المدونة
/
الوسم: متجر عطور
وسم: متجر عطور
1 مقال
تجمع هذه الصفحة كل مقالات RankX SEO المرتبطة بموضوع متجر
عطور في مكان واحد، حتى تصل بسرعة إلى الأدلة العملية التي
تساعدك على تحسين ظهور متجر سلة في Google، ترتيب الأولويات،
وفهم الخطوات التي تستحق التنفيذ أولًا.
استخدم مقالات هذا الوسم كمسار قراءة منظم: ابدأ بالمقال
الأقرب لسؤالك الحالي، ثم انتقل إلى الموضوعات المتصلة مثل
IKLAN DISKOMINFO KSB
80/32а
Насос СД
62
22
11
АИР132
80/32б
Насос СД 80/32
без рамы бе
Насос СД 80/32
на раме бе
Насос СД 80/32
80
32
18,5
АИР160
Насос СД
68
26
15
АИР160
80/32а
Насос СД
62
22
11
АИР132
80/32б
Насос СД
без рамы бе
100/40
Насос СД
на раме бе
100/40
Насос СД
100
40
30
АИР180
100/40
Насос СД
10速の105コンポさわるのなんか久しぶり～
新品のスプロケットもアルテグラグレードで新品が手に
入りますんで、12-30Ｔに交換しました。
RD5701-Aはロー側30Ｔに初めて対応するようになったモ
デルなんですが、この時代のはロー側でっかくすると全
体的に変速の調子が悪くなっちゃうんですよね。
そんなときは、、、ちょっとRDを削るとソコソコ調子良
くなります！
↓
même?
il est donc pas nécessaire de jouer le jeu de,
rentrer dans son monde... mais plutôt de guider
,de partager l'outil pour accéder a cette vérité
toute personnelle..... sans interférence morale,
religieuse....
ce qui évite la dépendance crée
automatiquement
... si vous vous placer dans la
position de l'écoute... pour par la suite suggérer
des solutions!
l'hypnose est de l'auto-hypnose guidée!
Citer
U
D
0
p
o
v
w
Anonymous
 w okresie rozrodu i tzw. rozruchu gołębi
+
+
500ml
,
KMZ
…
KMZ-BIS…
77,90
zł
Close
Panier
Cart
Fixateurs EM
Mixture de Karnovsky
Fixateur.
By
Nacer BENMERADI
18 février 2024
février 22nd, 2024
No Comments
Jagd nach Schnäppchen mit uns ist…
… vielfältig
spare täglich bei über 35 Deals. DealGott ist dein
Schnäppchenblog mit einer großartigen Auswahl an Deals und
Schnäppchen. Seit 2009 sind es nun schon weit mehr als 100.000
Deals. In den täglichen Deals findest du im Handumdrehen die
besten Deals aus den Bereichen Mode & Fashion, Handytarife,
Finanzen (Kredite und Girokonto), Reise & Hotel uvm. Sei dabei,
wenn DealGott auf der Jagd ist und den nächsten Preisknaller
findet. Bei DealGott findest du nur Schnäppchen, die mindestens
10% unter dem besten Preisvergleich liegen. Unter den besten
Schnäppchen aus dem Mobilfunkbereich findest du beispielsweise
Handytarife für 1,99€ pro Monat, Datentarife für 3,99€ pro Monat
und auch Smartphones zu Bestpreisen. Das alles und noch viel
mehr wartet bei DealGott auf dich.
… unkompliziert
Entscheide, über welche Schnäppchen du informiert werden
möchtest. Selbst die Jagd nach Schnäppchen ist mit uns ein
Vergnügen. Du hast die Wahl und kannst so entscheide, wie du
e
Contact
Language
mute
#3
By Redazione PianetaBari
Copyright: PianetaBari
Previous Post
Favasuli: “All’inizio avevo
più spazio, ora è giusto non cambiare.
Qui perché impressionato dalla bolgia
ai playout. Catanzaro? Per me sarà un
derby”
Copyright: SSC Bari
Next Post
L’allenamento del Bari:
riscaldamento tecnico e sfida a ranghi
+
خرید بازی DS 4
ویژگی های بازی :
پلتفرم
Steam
══════
> [What to produce] Copy every line of the entries exactly, from the start down to and including the line containing "デルなんですが、この時代のはロー側でっかくすると全".

> [Exercise solution]
المدونة
/
الوسم: متجر عطور
وسم: متجر عطور
1 مقال
تجمع هذه الصفحة كل مقالات RankX SEO المرتبطة بموضوع متجر
عطور في مكان واحد، حتى تصل بسرعة إلى الأدلة العملية التي
تساعدك على تحسين ظهور متجر سلة في Google، ترتيب الأولويات،
وفهم الخطوات التي تستحق التنفيذ أولًا.
استخدم مقالات هذا الوسم كمسار قراءة منظم: ابدأ بالمقال
الأقرب لسؤالك الحالي، ثم انتقل إلى الموضوعات المتصلة مثل
IKLAN DISKOMINFO KSB
80/32а
Насос СД
62
22
11
АИР132
80/32б
Насос СД 80/32
без рамы бе
Насос СД 80/32
на раме бе
Насос СД 80/32
80
32
18,5
АИР160
Насос СД
68
26
15
АИР160
80/32а
Насос СД
62
22
11
АИР132
80/32б
Насос СД
без рамы бе
100/40
Насос СД
на раме бе
100/40
Насос СД
100
40
30
АИР180
100/40
Насос СД
10速の105コンポさわるのなんか久しぶり～
新品のスプロケットもアルテグラグレードで新品が手に
入りますんで、12-30Ｔに交換しました。
RD5701-Aはロー側30Ｔに初めて対応するようになったモ
デルなんですが、この時代のはロー側でっかくすると全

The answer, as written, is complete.